Le social au quotidien.
Les généralistes et les internes qui ont participé à l'enquête revendiquent la dimension sociale de leur pratique, notamment vis-à-vis des personnes âgées. Mais tous soulignent la difficulté de l'intégrer au quotidien : la simple nécessité de contacter l'assistante sociale de secteur relève parfois de la gageure. Parmi les 80 généralistes en exercice qui ont été interrogés, les deux tiers évoquent des « difficultés relationnelles » avec les structures de prise en charge des personnes âgées. Les généralistes de Rhône-Alpes connaissent assez bien l'Apa et les réseaux de soins de leur secteur géographique, ainsi que les centres locaux d'information et de coordination (Clic), mais un peu moins. Cependant, ils gardent de la coordination médico-sociale une vision chronophage et paperassière. « Quand on demande aux généralistes si le fait de remplir l'Apa leur apporte quelque chose, ils répondent "rien", tout en précisant que cela apporte "beaucoup" aux familles et aux patients », rapporte le Dr Olaya. Il en déduit que les généralistes ne se sentent « pas très intégrés » dans la chaîne décisionnelle qui conduit au plan de soins.

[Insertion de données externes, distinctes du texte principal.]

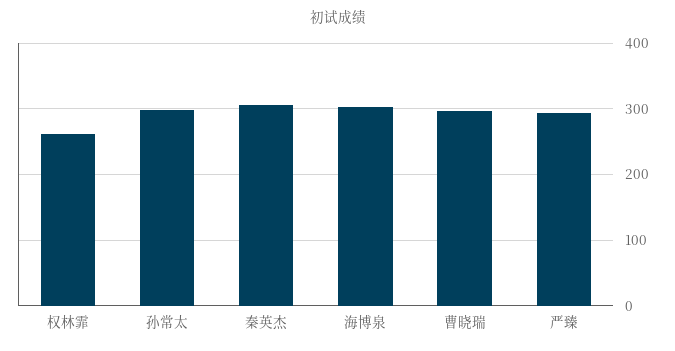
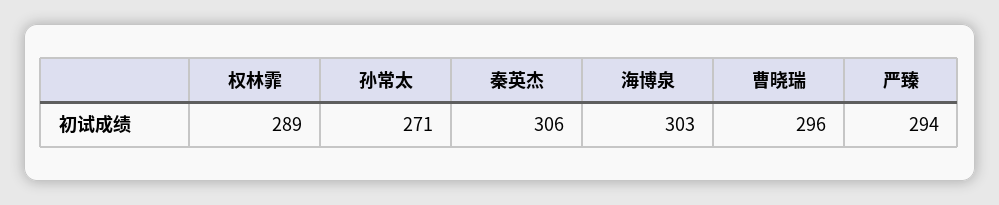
权林霏: 260 -> 289
孙常太: 300 -> 271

Les résultats de l'enquête mettent l'accent sur la nécessité de trouver de nouveaux outils de communication et de gestion du temps pour rapprocher institutionnels et libéraux. Enfin, les questions financières inhérentes à l'implication des généralistes ont été soulevées : les départements de l'Ain et de la Haute-Savoie sont les seuls à y avoir répondu, en rémunérant les généralistes qui élaborent et suivent le dossier Apa.
Pour résumer, les généralistes souhaitent majoritairement s'impliquer dans la prise en charge des personnes âgées, mais dans un cadre et avec des outils à définir. Au-delà des pistes de travail que ce séminaire devra dégager, les unions de Rhône-Alpes, d'Ile-de-France et d'Alsace présentes à cette réunion entendent « réaffirmer leur rôle de facilitatrices d'échanges », souligne le Dr Olaya. Elles projettent de rédiger une sorte de « charte minimale », qui servira de base au développement des liens entre la médecine générale et les institutions.

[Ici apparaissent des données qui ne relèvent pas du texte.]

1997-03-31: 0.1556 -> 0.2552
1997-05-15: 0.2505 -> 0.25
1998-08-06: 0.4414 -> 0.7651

* Réalisée par le Dr Pascale Gayrard et Christian Harzo, observatoire social de Lyon.
La médecine générale récompensée
Sur le modèle des Urml d'Ile-de-France et d'Alsace, l'union de Rhône-Alpes lance à son tour un prix de thèse en médecine générale. D'un montant de 2 000 euros, il récompensera une thèse de recherche en médecine générale portant sur l'organisation, les méthodes de diagnostic ou thérapeutiques. Un prix devrait être décerné pour chacune des universités de Lyon, de Grenoble et de Saint-Etienne.